**Prompt**:
Repeat every line of the records below word for word, leaving the pictures out.

**Entries supplied**:
[Start of Attachment]
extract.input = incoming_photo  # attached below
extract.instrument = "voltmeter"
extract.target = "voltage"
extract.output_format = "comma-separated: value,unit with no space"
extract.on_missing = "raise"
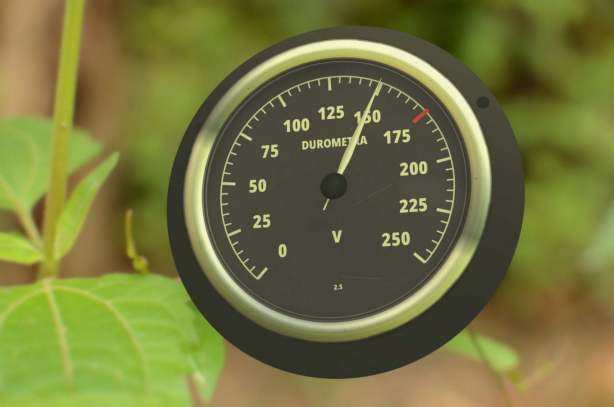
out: 150,V
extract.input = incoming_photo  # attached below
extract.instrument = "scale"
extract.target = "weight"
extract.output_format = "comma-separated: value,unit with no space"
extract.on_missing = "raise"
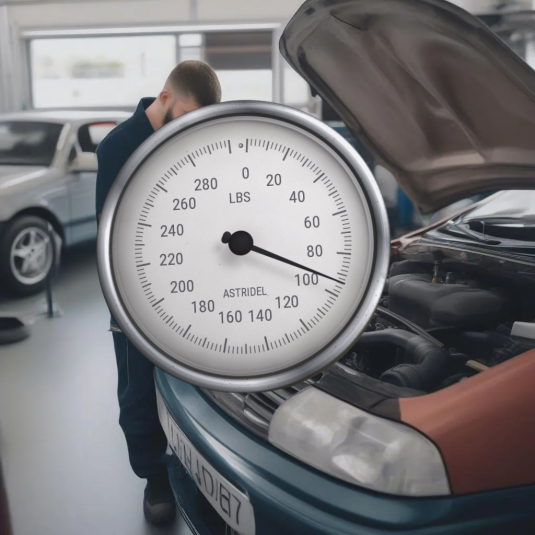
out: 94,lb
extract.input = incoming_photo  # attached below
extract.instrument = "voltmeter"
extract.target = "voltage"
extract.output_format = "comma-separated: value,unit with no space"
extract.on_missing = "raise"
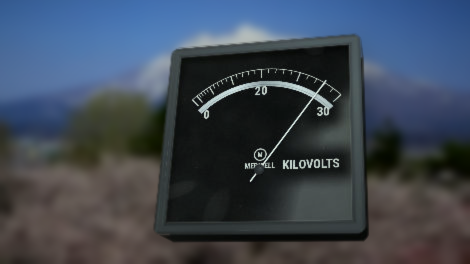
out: 28,kV
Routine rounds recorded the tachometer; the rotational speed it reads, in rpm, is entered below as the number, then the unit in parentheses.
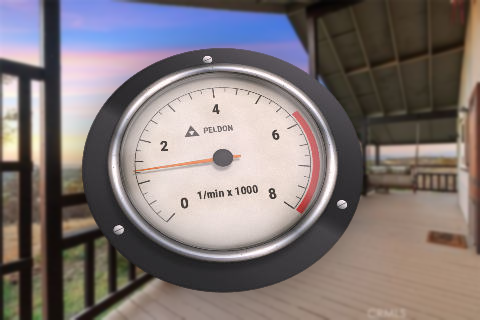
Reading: 1250 (rpm)
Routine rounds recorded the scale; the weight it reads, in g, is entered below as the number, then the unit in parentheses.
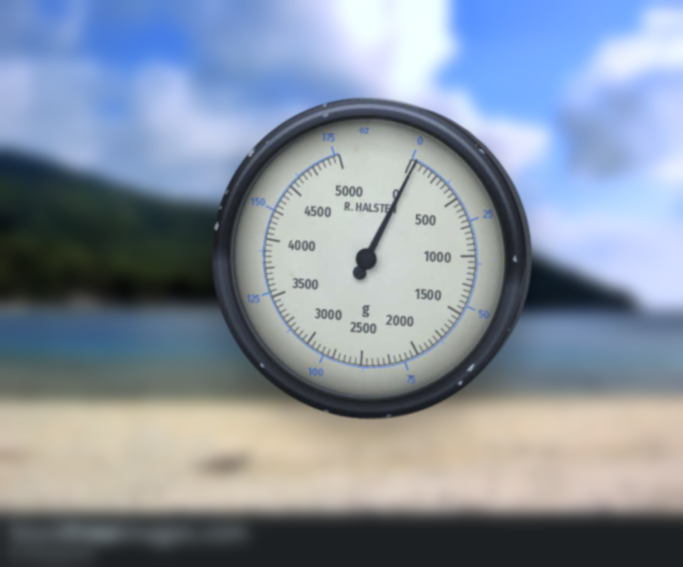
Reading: 50 (g)
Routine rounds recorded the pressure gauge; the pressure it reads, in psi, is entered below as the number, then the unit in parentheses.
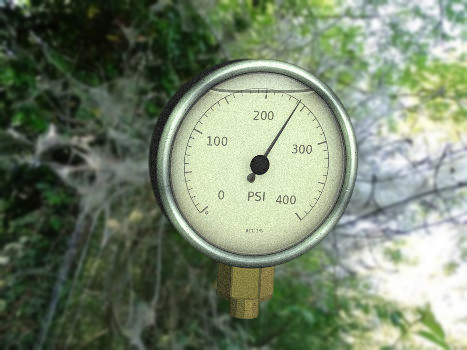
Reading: 240 (psi)
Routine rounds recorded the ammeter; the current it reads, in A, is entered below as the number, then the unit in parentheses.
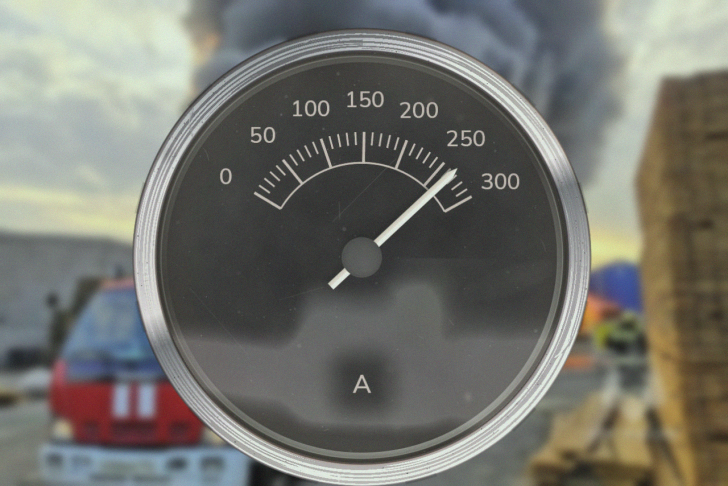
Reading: 265 (A)
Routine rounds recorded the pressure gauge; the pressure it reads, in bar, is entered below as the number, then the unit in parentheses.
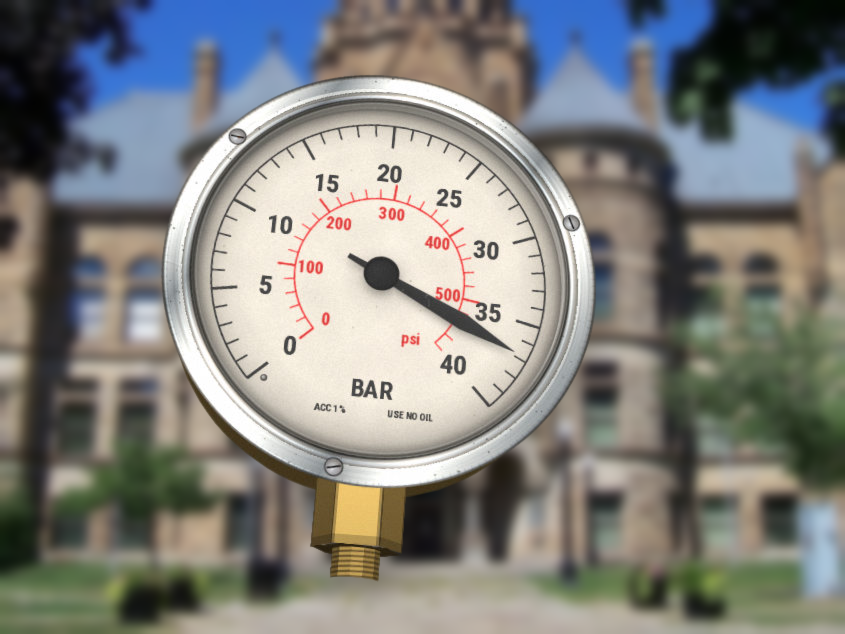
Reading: 37 (bar)
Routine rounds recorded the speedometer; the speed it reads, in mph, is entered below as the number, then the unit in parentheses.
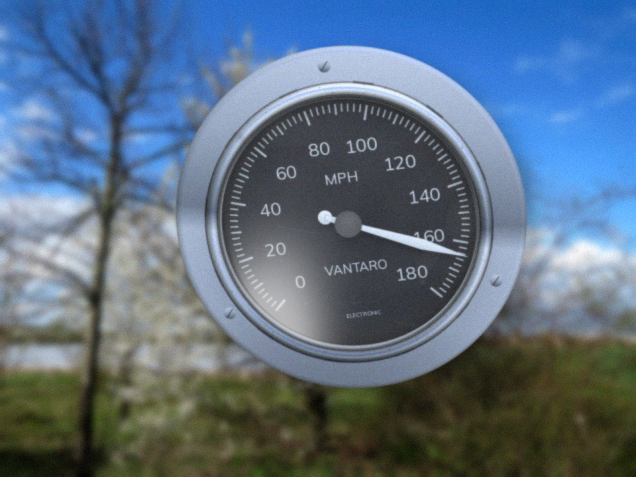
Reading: 164 (mph)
[End of Attachment]
**Answer to the exercise**:
extract.input = incoming_photo  # attached below
extract.instrument = "voltmeter"
extract.target = "voltage"
extract.output_format = "comma-separated: value,unit with no space"
extract.on_missing = "raise"
out: 150,V
extract.input = incoming_photo  # attached below
extract.instrument = "scale"
extract.target = "weight"
extract.output_format = "comma-separated: value,unit with no space"
extract.on_missing = "raise"
out: 94,lb
extract.input = incoming_photo  # attached below
extract.instrument = "voltmeter"
extract.target = "voltage"
extract.output_format = "comma-separated: value,unit with no space"
extract.on_missing = "raise"
out: 28,kV
Routine rounds recorded the tachometer; the rotational speed it reads, in rpm, is entered below as the number, then the unit in parentheses.
Reading: 1250 (rpm)
Routine rounds recorded the scale; the weight it reads, in g, is entered below as the number, then the unit in parentheses.
Reading: 50 (g)
Routine rounds recorded the pressure gauge; the pressure it reads, in psi, is entered below as the number, then the unit in parentheses.
Reading: 240 (psi)
Routine rounds recorded the ammeter; the current it reads, in A, is entered below as the number, then the unit in parentheses.
Reading: 265 (A)
Routine rounds recorded the pressure gauge; the pressure it reads, in bar, is entered below as the number, then the unit in parentheses.
Reading: 37 (bar)
Routine rounds recorded the speedometer; the speed it reads, in mph, is entered below as the number, then the unit in parentheses.
Reading: 164 (mph)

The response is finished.